Menghadapi demonstrasi yang bertubi-tubi dan kerusuhan yang tidak terkendali atas desakan dari berbagai elemen masyarakat termasuk tokoh-tokoh politik deklarator Ciganjur saat itu seperti Gus Dur, Amien Rais, Megawati Soekarno Putri, Sultan Hamengkubuwono dan lainnya mendesak Presiden Soeharto untuk segera turun dari jabatannya guna menghindari kerusuhan yang lebih besar, Ketua MPR Harmoko yang dua bulan sebelumnya meminta Soeharto untuk kembali memimpin Republik Indonesia karena alasan bahwa seluruh rakyat Indonesia masih menginginkan Soeharto untuk memimpin Indonesia, pada saat itu kembali menarik ucapan bahwa ternyata rakyat Indonesia sudah tidak menginginkan Soeharto untuk memimpin Indonesia dan mengharap Presiden Soeharto segera lengser keprabon.
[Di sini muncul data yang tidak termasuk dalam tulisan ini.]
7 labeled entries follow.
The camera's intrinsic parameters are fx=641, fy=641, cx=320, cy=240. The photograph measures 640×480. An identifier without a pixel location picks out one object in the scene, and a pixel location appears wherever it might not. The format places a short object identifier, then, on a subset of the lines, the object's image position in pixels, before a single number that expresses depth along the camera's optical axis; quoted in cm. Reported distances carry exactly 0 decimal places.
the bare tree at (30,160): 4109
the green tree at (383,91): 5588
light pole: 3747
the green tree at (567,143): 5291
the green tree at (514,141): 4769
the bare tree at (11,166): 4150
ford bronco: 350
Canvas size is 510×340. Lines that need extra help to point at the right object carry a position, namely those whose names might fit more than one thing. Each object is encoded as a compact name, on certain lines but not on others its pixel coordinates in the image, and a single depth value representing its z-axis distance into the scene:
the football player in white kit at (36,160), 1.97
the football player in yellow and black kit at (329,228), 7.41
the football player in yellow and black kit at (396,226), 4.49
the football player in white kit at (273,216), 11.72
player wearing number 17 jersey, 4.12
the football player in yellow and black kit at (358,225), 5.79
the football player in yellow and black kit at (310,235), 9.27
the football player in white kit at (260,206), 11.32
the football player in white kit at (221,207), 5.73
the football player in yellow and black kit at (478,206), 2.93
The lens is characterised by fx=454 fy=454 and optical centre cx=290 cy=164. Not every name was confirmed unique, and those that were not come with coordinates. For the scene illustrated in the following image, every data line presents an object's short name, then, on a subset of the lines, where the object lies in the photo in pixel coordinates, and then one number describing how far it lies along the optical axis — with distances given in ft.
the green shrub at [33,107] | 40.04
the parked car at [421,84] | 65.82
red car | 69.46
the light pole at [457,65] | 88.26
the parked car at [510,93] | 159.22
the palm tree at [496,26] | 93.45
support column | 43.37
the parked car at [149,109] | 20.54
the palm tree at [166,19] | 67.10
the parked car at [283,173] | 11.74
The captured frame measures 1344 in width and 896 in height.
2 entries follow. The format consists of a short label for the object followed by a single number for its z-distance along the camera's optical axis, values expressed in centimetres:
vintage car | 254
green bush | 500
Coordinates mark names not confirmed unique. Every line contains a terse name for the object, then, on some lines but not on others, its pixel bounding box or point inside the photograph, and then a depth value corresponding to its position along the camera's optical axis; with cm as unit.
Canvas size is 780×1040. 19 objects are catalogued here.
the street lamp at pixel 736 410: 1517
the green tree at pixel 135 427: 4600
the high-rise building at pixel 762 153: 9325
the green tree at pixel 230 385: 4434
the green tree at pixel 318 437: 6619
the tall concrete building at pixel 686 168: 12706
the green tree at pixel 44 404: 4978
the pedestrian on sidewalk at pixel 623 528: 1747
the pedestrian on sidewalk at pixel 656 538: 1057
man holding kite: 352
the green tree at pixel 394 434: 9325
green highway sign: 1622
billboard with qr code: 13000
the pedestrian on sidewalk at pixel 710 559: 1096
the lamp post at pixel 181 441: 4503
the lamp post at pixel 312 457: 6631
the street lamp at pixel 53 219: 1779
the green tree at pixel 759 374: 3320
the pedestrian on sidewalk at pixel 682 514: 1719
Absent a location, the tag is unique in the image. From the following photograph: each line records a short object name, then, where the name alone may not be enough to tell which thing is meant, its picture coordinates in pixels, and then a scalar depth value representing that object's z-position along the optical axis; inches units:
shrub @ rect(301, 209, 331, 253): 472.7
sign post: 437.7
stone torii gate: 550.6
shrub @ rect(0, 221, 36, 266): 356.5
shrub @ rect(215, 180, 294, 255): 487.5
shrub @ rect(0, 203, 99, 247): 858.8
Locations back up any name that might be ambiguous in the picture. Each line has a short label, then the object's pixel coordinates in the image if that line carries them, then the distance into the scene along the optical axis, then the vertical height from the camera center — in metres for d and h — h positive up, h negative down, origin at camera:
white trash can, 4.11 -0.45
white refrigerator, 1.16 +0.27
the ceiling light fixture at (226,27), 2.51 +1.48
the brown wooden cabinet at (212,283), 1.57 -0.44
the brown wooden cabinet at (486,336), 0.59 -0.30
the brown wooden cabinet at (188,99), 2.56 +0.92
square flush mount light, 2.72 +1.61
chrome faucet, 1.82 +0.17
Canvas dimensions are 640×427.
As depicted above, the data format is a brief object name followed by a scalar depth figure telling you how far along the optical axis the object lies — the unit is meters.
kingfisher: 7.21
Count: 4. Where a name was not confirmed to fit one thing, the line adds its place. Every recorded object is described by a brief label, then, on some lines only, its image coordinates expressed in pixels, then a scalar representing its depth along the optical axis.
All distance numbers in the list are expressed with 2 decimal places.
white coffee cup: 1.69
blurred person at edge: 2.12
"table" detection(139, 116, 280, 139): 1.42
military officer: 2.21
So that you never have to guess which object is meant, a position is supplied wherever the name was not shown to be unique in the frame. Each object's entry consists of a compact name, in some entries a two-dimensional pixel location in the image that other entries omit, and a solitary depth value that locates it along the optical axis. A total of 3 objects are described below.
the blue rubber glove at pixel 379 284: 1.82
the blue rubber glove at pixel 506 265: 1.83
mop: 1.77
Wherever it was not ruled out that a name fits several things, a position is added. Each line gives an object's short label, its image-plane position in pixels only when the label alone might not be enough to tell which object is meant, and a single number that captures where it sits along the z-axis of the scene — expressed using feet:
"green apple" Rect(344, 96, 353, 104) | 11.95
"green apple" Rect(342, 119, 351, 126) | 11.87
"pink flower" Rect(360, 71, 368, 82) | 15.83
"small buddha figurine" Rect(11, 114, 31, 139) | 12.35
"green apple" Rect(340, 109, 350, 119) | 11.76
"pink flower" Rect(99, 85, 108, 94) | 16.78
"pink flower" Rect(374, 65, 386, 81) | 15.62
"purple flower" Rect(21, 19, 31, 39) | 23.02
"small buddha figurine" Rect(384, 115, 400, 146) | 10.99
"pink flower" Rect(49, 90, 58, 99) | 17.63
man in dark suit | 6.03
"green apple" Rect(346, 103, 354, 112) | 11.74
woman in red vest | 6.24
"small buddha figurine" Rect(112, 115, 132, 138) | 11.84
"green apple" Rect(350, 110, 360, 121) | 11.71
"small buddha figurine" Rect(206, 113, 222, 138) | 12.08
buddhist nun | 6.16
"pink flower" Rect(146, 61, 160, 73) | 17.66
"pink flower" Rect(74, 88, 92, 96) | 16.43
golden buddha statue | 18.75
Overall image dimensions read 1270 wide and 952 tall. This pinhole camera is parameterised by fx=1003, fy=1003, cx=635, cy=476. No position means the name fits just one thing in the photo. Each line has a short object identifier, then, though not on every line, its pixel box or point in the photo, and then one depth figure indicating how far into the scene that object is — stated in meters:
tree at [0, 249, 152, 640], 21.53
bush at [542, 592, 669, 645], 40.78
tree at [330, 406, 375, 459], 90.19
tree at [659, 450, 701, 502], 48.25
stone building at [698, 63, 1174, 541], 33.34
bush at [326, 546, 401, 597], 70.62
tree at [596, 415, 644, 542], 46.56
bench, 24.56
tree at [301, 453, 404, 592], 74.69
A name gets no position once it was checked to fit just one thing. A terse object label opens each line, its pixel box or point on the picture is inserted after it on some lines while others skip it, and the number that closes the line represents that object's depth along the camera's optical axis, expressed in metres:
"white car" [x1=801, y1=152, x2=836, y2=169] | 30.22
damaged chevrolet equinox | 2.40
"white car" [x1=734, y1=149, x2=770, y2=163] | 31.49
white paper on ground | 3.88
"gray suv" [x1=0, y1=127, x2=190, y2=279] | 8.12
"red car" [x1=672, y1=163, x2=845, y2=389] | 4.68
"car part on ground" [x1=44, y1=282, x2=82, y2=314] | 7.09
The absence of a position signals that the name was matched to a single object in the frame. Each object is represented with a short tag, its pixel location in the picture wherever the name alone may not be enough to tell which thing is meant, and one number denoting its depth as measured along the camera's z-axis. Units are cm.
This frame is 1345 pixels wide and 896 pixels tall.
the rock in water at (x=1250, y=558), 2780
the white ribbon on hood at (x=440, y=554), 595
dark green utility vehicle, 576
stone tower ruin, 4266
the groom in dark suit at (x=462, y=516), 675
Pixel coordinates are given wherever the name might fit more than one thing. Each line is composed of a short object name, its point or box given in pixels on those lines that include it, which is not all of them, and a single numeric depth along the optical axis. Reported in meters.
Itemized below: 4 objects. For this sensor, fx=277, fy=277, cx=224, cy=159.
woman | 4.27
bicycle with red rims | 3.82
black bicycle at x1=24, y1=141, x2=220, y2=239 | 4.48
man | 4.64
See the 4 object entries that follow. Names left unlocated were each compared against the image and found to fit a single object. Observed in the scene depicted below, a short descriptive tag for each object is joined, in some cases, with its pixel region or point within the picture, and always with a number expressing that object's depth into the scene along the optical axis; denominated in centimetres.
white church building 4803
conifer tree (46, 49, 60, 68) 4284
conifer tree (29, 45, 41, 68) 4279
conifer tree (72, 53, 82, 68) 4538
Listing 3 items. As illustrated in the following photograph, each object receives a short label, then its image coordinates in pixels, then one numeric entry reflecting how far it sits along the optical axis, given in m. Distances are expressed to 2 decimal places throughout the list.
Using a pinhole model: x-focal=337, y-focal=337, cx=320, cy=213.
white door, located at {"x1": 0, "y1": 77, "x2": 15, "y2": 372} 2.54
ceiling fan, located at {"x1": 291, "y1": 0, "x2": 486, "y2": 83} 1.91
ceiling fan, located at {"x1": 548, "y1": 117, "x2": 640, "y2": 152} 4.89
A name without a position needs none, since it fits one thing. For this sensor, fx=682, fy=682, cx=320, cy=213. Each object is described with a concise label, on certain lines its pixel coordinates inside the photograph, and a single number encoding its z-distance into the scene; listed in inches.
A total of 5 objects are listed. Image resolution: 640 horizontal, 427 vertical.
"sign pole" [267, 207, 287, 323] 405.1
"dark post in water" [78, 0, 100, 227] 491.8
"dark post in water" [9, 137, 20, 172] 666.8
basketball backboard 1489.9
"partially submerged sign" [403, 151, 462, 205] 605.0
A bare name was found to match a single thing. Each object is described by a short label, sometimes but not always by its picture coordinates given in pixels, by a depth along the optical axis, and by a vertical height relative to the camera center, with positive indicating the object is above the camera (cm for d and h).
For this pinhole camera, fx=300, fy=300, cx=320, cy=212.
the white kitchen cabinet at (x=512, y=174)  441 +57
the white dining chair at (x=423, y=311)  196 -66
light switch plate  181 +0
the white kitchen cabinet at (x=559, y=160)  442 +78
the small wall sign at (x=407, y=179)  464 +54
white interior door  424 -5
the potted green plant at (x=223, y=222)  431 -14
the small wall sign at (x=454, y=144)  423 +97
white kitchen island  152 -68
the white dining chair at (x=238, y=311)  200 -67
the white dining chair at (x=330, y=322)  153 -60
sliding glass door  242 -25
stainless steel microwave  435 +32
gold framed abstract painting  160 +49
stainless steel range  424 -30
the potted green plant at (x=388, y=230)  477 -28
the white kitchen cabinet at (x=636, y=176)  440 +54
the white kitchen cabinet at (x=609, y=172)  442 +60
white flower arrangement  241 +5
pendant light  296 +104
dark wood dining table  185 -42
Sebenarnya pendukung Soeharto saat itu sangat besar, namun untuk menghindari adanya korban jiwa dan materi yang semakin banyak, akhirnya pada tanggal 21 Mei 1998 pukul 09.00 Presiden Soeharto membacakan pidato tentang pengunduran dirinya dan secara konstitusional memberikan jabatan presiden kepada  Wakil Presiden BJ Habibie untuk melanjutkan tampuk kekuasaan di Indonesia.

Dari pemerintahan Presiden Habibie inilah kemudian reformasi digulirkan dengan agenda-agenda perbaikan  di berbagai bidang kehidupan beebangsa baik sosial, politik, ekonomi, pendidikan maupun pertahanan dan keamanan.